Data inputs are the dots you need to connect to understand your organization’s internal mobility story.
- What is the data telling you about career potential and internal mobility?
- Is your assessment that the organization is subpar—not meeting people’s expectations?
- Is it satisfying basic expectations?
- Is it engaging and well above expectations?
Share the data and insights with members of your Talent/HR/People teams.
- Is the team okay with what the data says?
- Do you have enough information or do you need to supplement it with focus groups, a survey, or employee interviews?
- Or can the team see clear evidence that internal mobility needs improvement?
Share the insights with your executive team.
- Are they okay with how the company delivers to employees?
- Are they ready to make a commitment and investment to improve?
Chances are even the most well-oiled internal career mobility programs can be improved. Here are several no-cost things you can do to improve internal mobility and positively influence the employee experience.
- Talent Management: Set an internal mobility goal that is specific and measurable. Measure it quarter over quarter and year over year; look for improvements and correlations to attrition and retention.

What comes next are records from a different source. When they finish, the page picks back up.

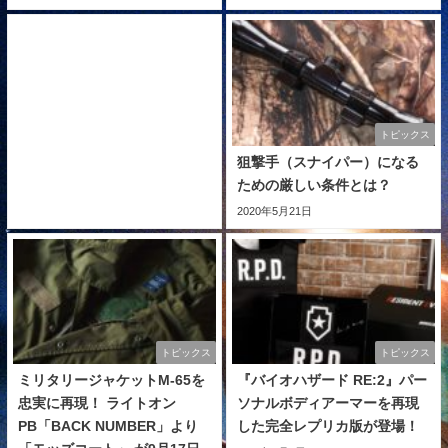
トピックス
狙撃手（スナイパー）になる
ための厳しい条件とは？
2020年5月21日
トピックス
トピックス
ミリタリージャケットM-65を
『バイオハザード RE:2』パー
忠実に再現！ ライトオン
ソナルボディアーマーを再現
PB「BACK NUMBER」より
した完全レプリカ版が登場！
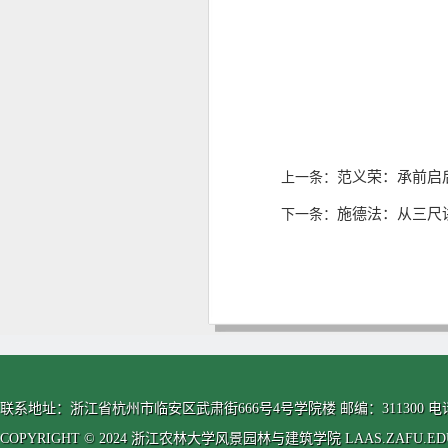
范义荣：承前启
上一条：
施德法：从三尺
下一条：
联系地址：浙江省杭州市临安区武肃街666号4号学院楼 邮编：311300 电话：0571-63
COPYRIGHT © 2024 浙江农林大学风景园林与建筑学院 LAAS.ZAFU.EDU.CN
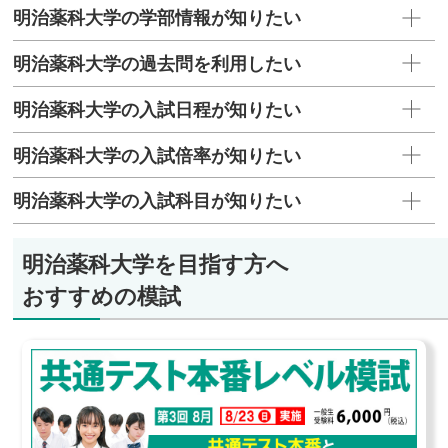
明治薬科大学の学部情報が知りたい
明治薬科大学の過去問を利用したい
明治薬科大学の入試日程が知りたい
明治薬科大学の入試倍率が知りたい
明治薬科大学の入試科目が知りたい
明治薬科大学を目指す方へ
おすすめの模試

- Requirements: Many organizations have a “you must be here for one year before you can post for an internal position” requirement. And some organizations also suffer from high first-year attrition. Consider a pilot program to reduce the requirement to nine or 10 months, especially for high-volume, entry-level roles.

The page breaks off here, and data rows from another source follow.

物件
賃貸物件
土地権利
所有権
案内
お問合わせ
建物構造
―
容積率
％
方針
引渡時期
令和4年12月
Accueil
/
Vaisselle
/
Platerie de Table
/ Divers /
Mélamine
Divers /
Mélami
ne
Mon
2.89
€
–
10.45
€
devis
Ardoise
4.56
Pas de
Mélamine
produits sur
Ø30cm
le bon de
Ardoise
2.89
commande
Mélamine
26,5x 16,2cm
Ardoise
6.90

- Onboarding: Add information about internal career mobility—requirements, where to find internal jobs, how to apply, and expectations—to new hire onboarding materials.

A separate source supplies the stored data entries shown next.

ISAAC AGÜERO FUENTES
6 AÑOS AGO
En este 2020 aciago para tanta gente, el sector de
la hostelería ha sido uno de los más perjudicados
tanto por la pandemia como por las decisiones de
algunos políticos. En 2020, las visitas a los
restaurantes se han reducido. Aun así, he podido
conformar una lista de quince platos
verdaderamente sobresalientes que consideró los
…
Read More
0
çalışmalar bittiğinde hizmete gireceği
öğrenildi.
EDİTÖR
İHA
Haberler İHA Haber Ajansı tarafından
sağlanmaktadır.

- Communications Campaign: Promote open roles (or newly posted ones) at a regular cadence across existing, high-visibility employee communication channels such as the intranet, Slack or Teams channels, and/or email newsletters.
- Leadership: Encourage managers and business unit leaders to keep apprised of and share open roles with their teams.
- Prioritize Internally: Identify positions that will only be posted internally or that will post internally first for two weeks (or other duration) and will then be available/visible to external candidates. This shows that you prioritize giving internal talent first dibs.
- White Glove: Review and follow through with all employee applications to show the organization respects their interest in wanting to stay and grow their careers. If someone isn’t currently a fit, provide meaningful feedback so they know what they need to work on for the future to coach the employee and create a positive internal candidate experience.
- Employee Stories: Share “people on the move” stories to recognize promotions, geographic moves, and career growth stories internally to inspire other employees and end with a call to action to review internal opportunities. Creating a content calendar with ongoing stories will help keep internal mobility top of mind.
- Results: Publish and communicate your results on a quarterly or annual basis. Sharing the percentage of positions filled creates accountability and sends a signal to other employees and external stakeholders that employee growth is real.
When it comes to nurturing and sustaining the employment relationship, employees need to know there is a future for them at the organization. In a recent focus group, we heard, “If the growth path is there, there is no reason to go.” People say “yes” to job offers because they believe there’s career potential.
They leave when that promise seems broken. By focusing on internal career mobility, employers can keep good people. And good people can achieve their potential.